Previous owners of my house built (or had someone build) a mortared fieldstone retaining wall along half the length of the property line. (The neighboring lot is uphill from us.) For unknown reasons they didn't complete the full length of the wall, but left us a big pile of stones. I want to try my hand at completing the wall.

It would be about 30" high, to match the completed portion, even though along the uncompleted portion the neighbor's land is only about a foot higher than ours.

I've done research and know that (besides drain pipe, weepholes, aggregate backfill, etc.) I need a concrete base because it will be mortared fieldstone. The one thing I can't find is: How deep and wide does this base need to be? I can't tell what the existing wall has -- I'd have to dig up a concrete walkway to find out.
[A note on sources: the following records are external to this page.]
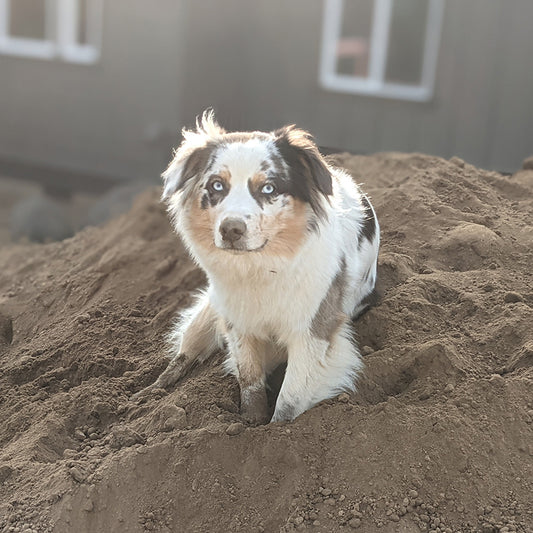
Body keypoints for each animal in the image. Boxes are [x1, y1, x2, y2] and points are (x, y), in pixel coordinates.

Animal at [135, 112, 380, 424]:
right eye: (216, 185)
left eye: (268, 188)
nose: (231, 229)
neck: (260, 268)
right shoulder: (237, 321)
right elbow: (249, 379)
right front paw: (250, 421)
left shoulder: (313, 328)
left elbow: (290, 397)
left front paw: (275, 429)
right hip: (208, 312)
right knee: (182, 355)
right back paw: (146, 397)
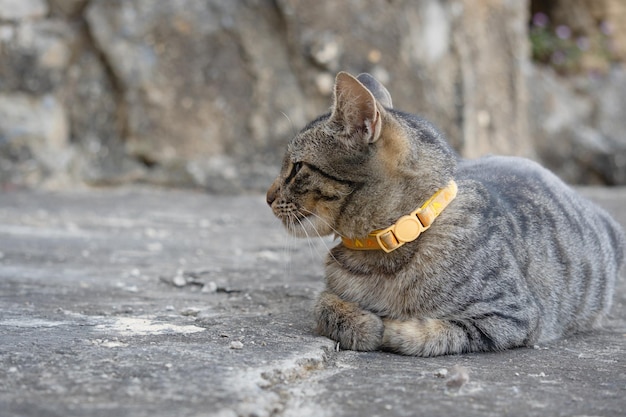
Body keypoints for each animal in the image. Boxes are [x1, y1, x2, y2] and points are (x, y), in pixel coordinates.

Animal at [264, 70, 624, 354]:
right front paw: (363, 324)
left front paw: (389, 327)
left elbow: (434, 332)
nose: (267, 197)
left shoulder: (510, 316)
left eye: (296, 168)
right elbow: (323, 305)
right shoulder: (327, 293)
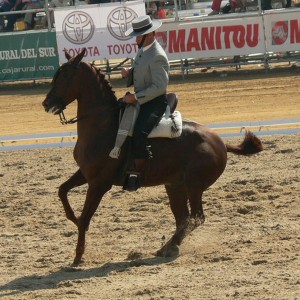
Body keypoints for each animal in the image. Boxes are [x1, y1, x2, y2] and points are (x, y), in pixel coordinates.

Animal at [42, 48, 262, 264]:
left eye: (65, 75)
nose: (47, 103)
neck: (104, 126)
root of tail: (220, 142)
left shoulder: (99, 184)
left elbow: (86, 218)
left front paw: (78, 256)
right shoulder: (85, 174)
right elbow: (62, 191)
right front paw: (73, 218)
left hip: (194, 186)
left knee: (196, 217)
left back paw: (167, 247)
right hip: (175, 186)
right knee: (183, 218)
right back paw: (168, 247)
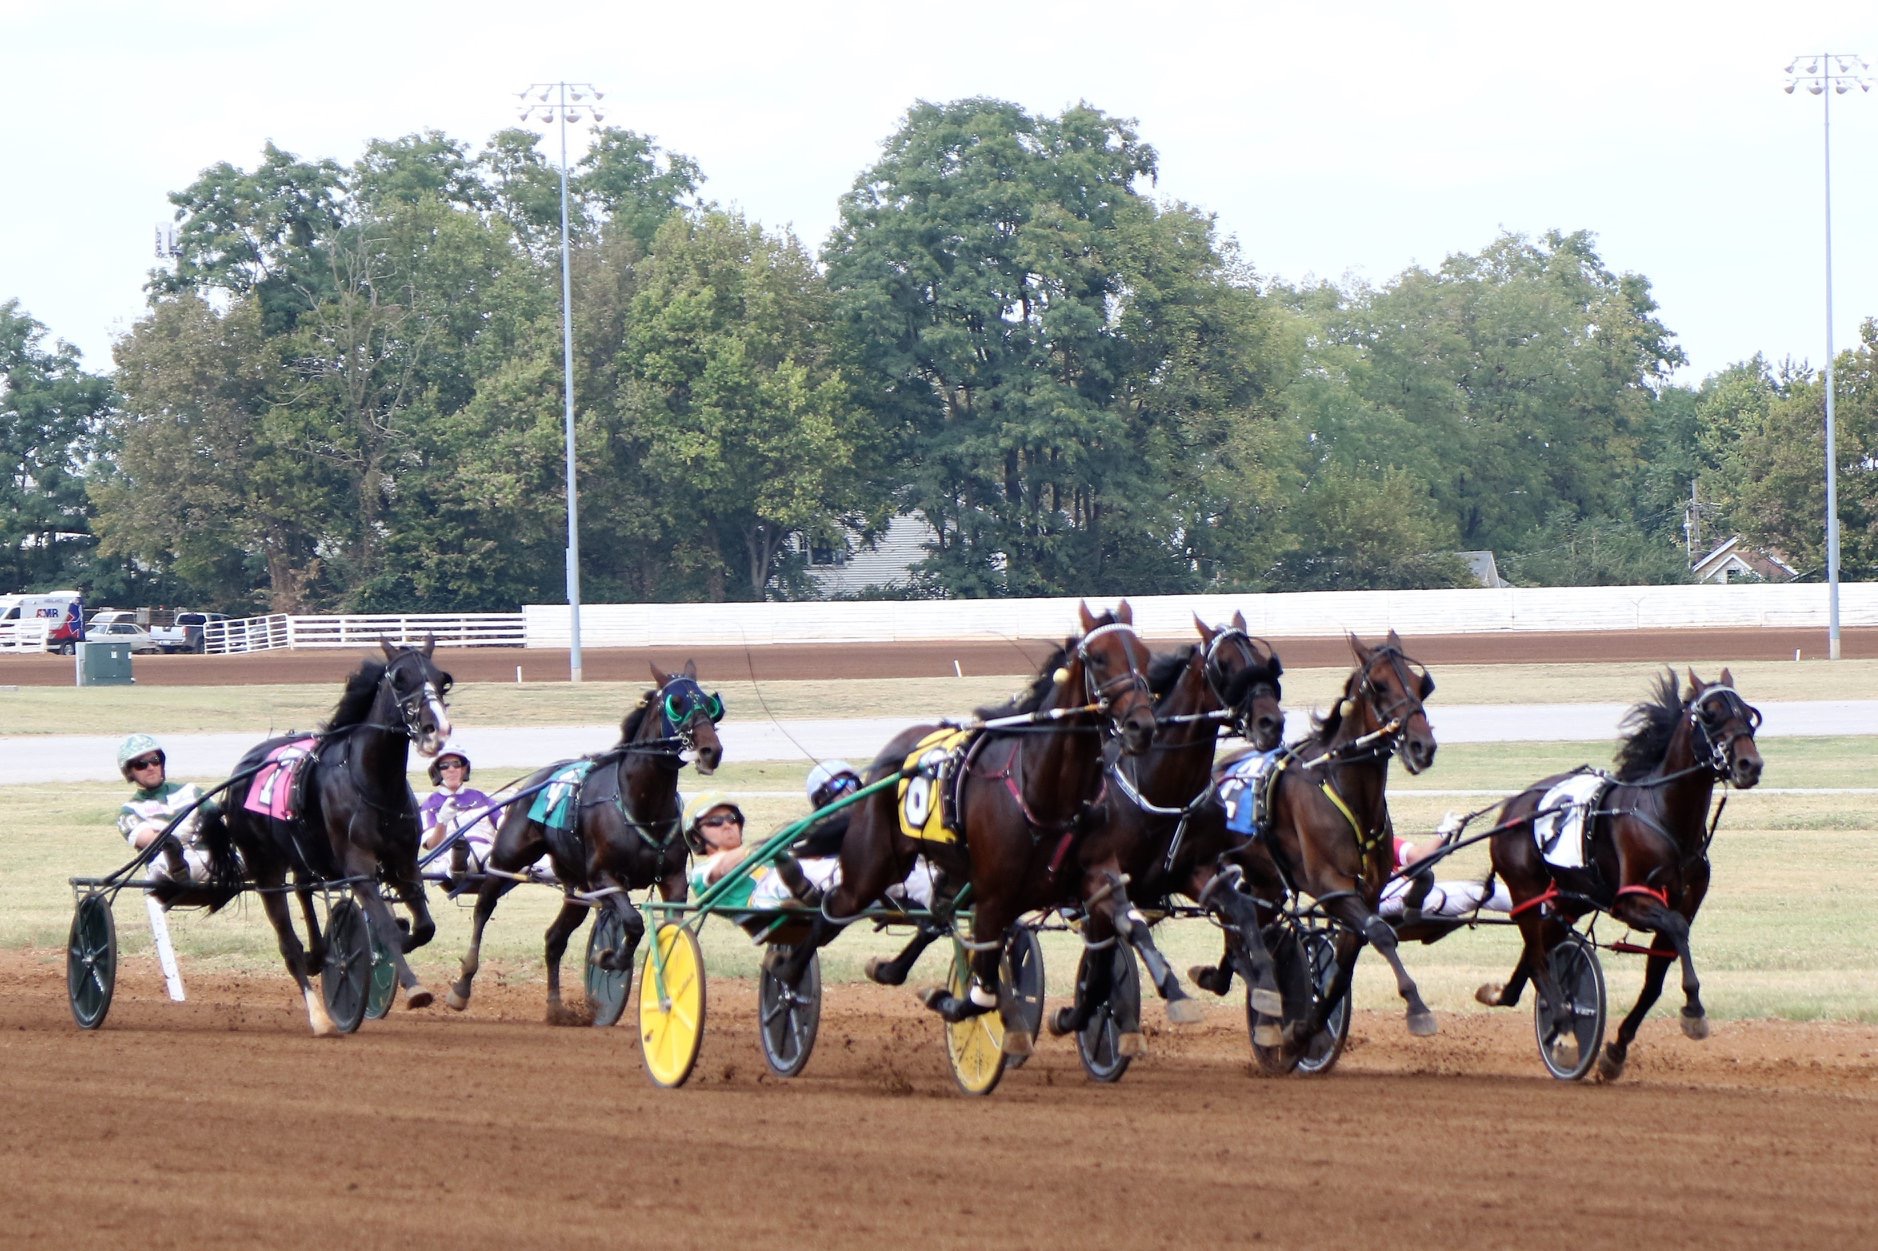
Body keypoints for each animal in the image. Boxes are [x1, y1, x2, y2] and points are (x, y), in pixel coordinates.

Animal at [195, 640, 453, 1036]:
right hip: (265, 869)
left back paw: (318, 955)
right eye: (399, 678)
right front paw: (413, 986)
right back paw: (318, 1014)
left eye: (442, 680)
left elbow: (424, 926)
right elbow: (383, 926)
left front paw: (403, 933)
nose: (434, 729)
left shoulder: (403, 862)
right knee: (287, 942)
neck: (372, 782)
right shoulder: (358, 866)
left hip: (302, 856)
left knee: (303, 892)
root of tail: (241, 771)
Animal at [446, 663, 724, 1023]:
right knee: (483, 906)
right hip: (508, 857)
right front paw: (609, 958)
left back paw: (555, 1007)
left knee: (554, 938)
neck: (640, 806)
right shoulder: (604, 877)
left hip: (576, 888)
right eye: (676, 703)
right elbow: (633, 923)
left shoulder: (673, 879)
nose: (710, 750)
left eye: (711, 702)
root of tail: (540, 776)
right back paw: (462, 986)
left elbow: (671, 927)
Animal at [769, 601, 1168, 1056]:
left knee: (935, 915)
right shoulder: (996, 894)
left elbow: (1111, 944)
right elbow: (982, 992)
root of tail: (893, 754)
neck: (1042, 787)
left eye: (1145, 656)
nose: (1142, 726)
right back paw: (787, 973)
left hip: (951, 871)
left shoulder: (1092, 878)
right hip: (873, 865)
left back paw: (887, 968)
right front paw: (959, 1006)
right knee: (833, 910)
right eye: (1098, 658)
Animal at [1188, 630, 1441, 1051]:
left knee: (1248, 921)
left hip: (1266, 880)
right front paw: (1417, 1007)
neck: (1345, 789)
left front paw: (1306, 1029)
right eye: (1379, 685)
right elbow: (1380, 933)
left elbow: (1343, 969)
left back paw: (1232, 978)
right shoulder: (1331, 887)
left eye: (1422, 684)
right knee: (1231, 915)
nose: (1423, 746)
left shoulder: (1365, 892)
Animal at [1477, 668, 1762, 1081]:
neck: (1666, 817)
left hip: (1570, 899)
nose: (1749, 765)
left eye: (1749, 714)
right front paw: (1693, 1009)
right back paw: (1563, 1023)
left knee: (1539, 947)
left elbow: (1657, 975)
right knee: (1538, 953)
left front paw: (1616, 1050)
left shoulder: (1685, 900)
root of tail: (1513, 807)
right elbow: (1676, 929)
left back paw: (1506, 994)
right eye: (1709, 714)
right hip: (1527, 890)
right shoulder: (1630, 902)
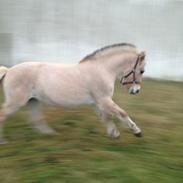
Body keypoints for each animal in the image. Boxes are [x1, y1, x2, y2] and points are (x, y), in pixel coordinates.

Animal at [0, 43, 146, 144]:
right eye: (142, 71)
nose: (136, 91)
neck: (103, 69)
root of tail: (9, 70)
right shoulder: (104, 100)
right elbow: (121, 113)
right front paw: (137, 132)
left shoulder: (98, 102)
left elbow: (106, 117)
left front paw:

Is there some formula based on the height and thickness of the wall? Climate? (NJ)

Thanks for any tips.


----------



## Yoyizit (Jul 11, 2008)

RDS said:


> The one thing I can't find is: How deep and wide does this base need to be?


Here's why you can't find it
http://www.geotechnicalinfo.com/retaining_walls_technical_guidance.html

If you can supply estimates or default values for the material properties asked for, in principle the whole wall can be designed or an existing wall can be analyzed. If this article doesn't put you to sleep, first.


----------